John Mitchell Group: Rachael Skyner

Hydrate Crystal Structures, Pair Distribution Functions & Computing Solubility



Rachael Skyner

Research

Originally from a ‘crystallographic background’, I decided to pursue a PhD in computational chemistry due to a number of experiences at undergraduate level that developed a personal interest in applying computation to my skills in crystallography. The main focus of my work involves data-mining of the CSD (see here) in order to investigate structure-property relationships, primarily relating to solubility and its prediction. My work can be roughly divided into three projects;

1. Probing the average distribution of water in organic hydrate crystal structures with cumulative radial distribution functions (c-RDFs)

The abundance of hydrates within the CSD reflects the role of the solvent in the recrystallization process. An understanding of this is therefore of paramount importance for crystal engineering, with solvent choice often affecting polymorphism as well as making an appearance in the crystal structure. The CSD acts as a primary and invaluable tool in the analysis of the relationship between solvent choice and recrystallization results, as it contains virtually all published small-molecule crystal structure data. A number of approaches have previously been considered in the analysis of large datasets of organic hydrates, often facilitated through various programs developed by CCDC to complement the CSD.

Accurate radial distribution functions (RDFs) of water are highly desirable in order to understand water and aqueous systems at an atomic level. The experimental acquisition of such functions is of great importance, as they can be used as a point of comparison for computational water models.

In this work we attempt to develop a method suitable for the application of empirical data, namely that of organic hydrate crystal structures, to the understanding of the distribution and energetics of systems in water. We initially present a model aimed at combining the distribution functions of multiple atom pairs from a number of crystal structures. From this, we can comment qualitatively on the average distribution of water in organic hydrates.

2. Molecular / structural effects on solubility of drug-like crystalline compounds

Our current project focuses on establishing whether structural (either atomic or multi-atomic/functional group) changes to molecules can induce changes in aqueous solubility, which can be measured as a function of the changes. In order to investigate this, we have searched the most recent version of the CSD (version 5.36 – 2015) for single component drug-like structures (no Lipinski violations) with available melting point data and aqueous solubility data. This has been facilitated through CCDC’s new python API. The API allows the searching and manipulation tasks previously available in the CCDC GUI software suite to be performed with python scripts.

In order to identify the effects of structural changes on solubility, the dataset we have produced has been searched for Matched Molecular Pairs (MMPs) with the python scripts included in rdkit. A MMP is a pair of compounds that only differ by a localised structural change. The MMP algorithm employed for our work generates SMIRKS strings describing the structural change involved in transforming one compound to the other.

3. The effects of polymorphism of drug-like compounds on solubility

As solubility is a thermodynamic term, it is inherently affected by factors such as temperature and pressure, as well as ionisation, solid state effects, and gaseous partial pressure for solvated gases. Intermolecular interaction strengths play an important role in the solvation of substances from the solid state. Solutes which exhibit weak intermolecular forces tend to have a higher solubility, as the energy cost of breaking up the lattice is lower. Polymorphic effects can also lead to complications in solubility prediction.
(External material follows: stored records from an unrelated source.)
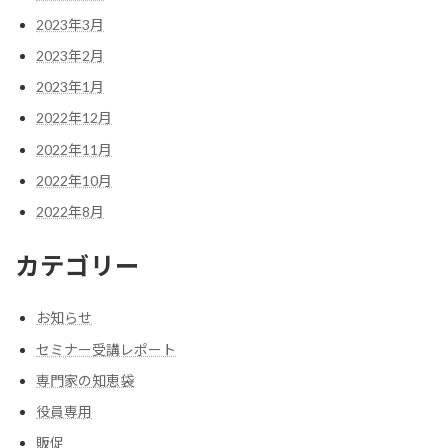
2023年3月
2023年2月
2023年1月
2022年12月
2022年11月
2022年10月
2022年8月
カテゴリー
お知らせ
セミナー受講レポート
専門家の知恵袋
役員専用
販促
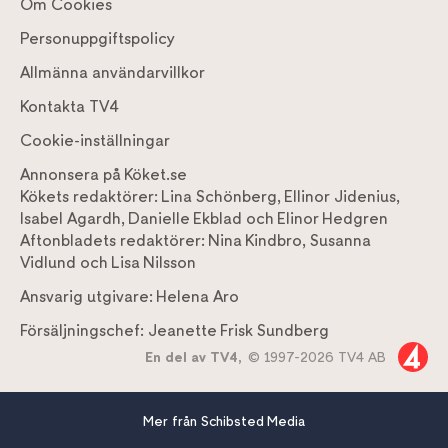
Om Cookies
Personuppgiftspolicy
Allmänna användarvillkor
Kontakta TV4
Cookie-inställningar
Annonsera på Köket.se
Kökets redaktörer:
Lina Schönberg
,
Ellinor Jidenius
,
Isabel Agardh
,
Danielle Ekblad
och
Elinor Hedgren
Aftonbladets redaktörer:
Nina Kindbro
,
Susanna
Vidlund
och
Lisa Nilsson
Ansvarig utgivare:
Helena Aro
Försäljningschef:
Jeanette Frisk Sundberg
En del av TV4,
© 1997-2026 TV4 AB
Mer från Schibsted Media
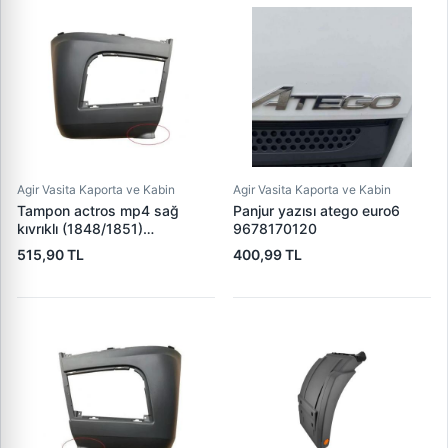
Agir Vasita Kaporta ve Kabin
Agir Vasita Kaporta ve Kabin
Tampon actros mp4 sağ
Panjur yazısı atego euro6
kıvrıklı (1848/1851)
9678170120
9608850538
515,90 TL
400,99 TL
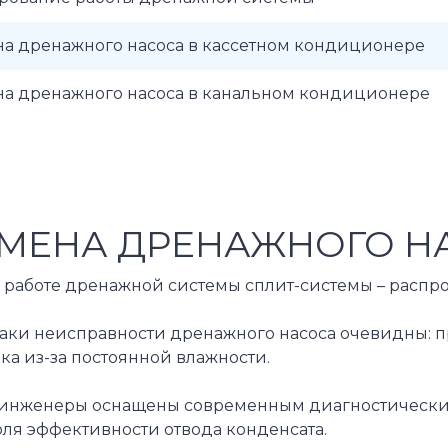
на дренажного насоса в кассетном кондиционере
на дренажного насоса в канальном кондиционере
МЕНА ДРЕНАЖНОГО НА
 работе дренажной системы сплит-системы – распро
ки неисправности дренажного насоса очевидны: про
ка из-за постоянной влажности.
инженеры оснащены современным диагностическим о
оля эффективности отвода конденсата.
Complete polymorphic screening and prediction still eludes our capabilities and hence hampers our ability to predict solubility from purely first principles. However, as solubility and dissolution rates are related to drug absorption, there is a significant general interest in how polymorphism can impact solubility in the pharmaceutical chemical industry.

In order to strategically investigate the effects of polymorphism and/or isomerism on solubility, we suggest that a complimentary study involving both computation and experiment be conducted. Identification of drug-like compounds for which known crystal structures are known will initially be conducted. Next, a full investigation of the crystal energy landscape of existing stable and metastable forms of selected structures will be performed in order to identify the most stable polymorphs, and probe the likely existence of other polymorphs easily obtainable within the phase space. Alongside this, an experimental investigation will attempt to reproduce any known structures in order to obtain solubility data which doesn’t currently exist, alongside both spectral and thermal analysis. Any additional polymorphs identified will also be fully characterised where possible. Thermal analysis will primarily serve as a tool to determine whether the relationship between identified polymorphs is enantiotropic or monotropic, and establish the transition points for enantiotropic systems, allowing a consideration of reversible polymorphism.
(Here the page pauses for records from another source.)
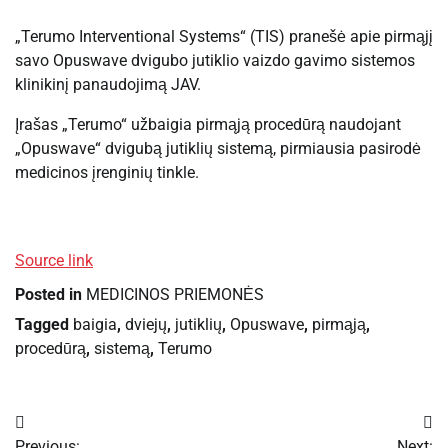
„Terumo Interventional Systems“ (TIS) pranešė apie pirmąjį
savo Opuswave dvigubo jutiklio vaizdo gavimo sistemos
klinikinį panaudojimą JAV.
Įrašas „Terumo“ užbaigia pirmąją procedūrą naudojant
„Opuswave“ dvigubą jutiklių sistemą, pirmiausia pasirodė
medicinos įrenginių tinkle.
Source link
Posted in
MEDICINOS PRIEMONĖS
Tagged
baigia
,
dviejų
,
jutiklių
,
Opuswave
,
pirmąją
,
procedūrą
,
sistemą
,
Terumo
Navigacija
Previous:
Next:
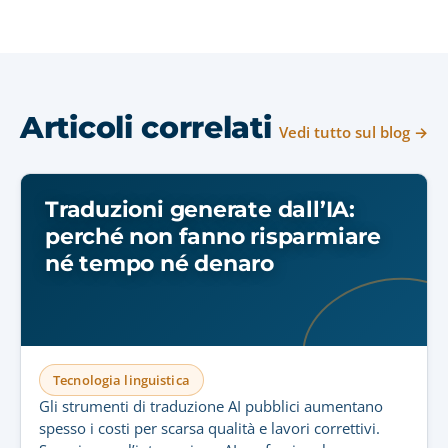
Articoli correlati
Vedi tutto sul blog →
Traduzioni generate dall’IA:
perché non fanno risparmiare
né tempo né denaro
Tecnologia linguistica
Gli strumenti di traduzione AI pubblici aumentano
spesso i costi per scarsa qualità e lavori correttivi.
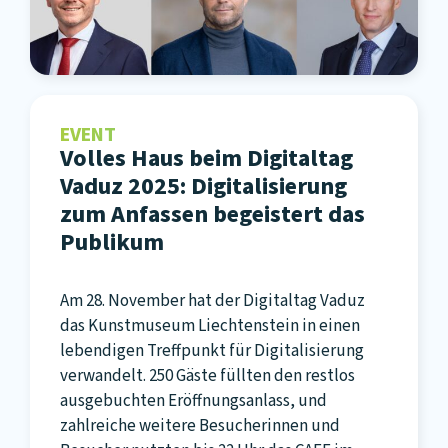
EVENT
Volles Haus beim Digitaltag
Vaduz 2025: Digitalisierung
zum Anfassen begeistert das
Publikum
Am 28. November hat der Digitaltag Vaduz
das Kunstmuseum Liechtenstein in einen
lebendigen Treffpunkt für Digitalisierung
verwandelt. 250 Gäste füllten den restlos
ausgebuchten Eröffnungsanlass, und
zahlreiche weitere Besucherinnen und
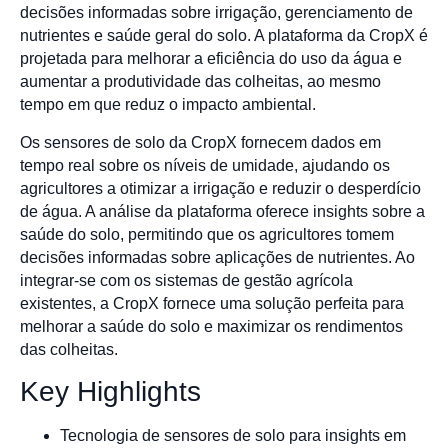
decisões informadas sobre irrigação, gerenciamento de
nutrientes e saúde geral do solo. A plataforma da CropX é
projetada para melhorar a eficiência do uso da água e
aumentar a produtividade das colheitas, ao mesmo
tempo em que reduz o impacto ambiental.
Os sensores de solo da CropX fornecem dados em
tempo real sobre os níveis de umidade, ajudando os
agricultores a otimizar a irrigação e reduzir o desperdício
de água. A análise da plataforma oferece insights sobre a
saúde do solo, permitindo que os agricultores tomem
decisões informadas sobre aplicações de nutrientes. Ao
integrar-se com os sistemas de gestão agrícola
existentes, a CropX fornece uma solução perfeita para
melhorar a saúde do solo e maximizar os rendimentos
das colheitas.
Key Highlights
Tecnologia de sensores de solo para insights em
From the results of both computation and experiment, an analysis of the how thermodynamic behaviour of the polymorphs (from computation) is related to their experimentally observed physiochemical properties will be attempted. This may be considered in terms of first-principles solubility theory, complemented by a cheminformatics approach.

Publications

Sponsorship

My projects are sponsored by CCDC, who provide access to the Cambridge Structural Database.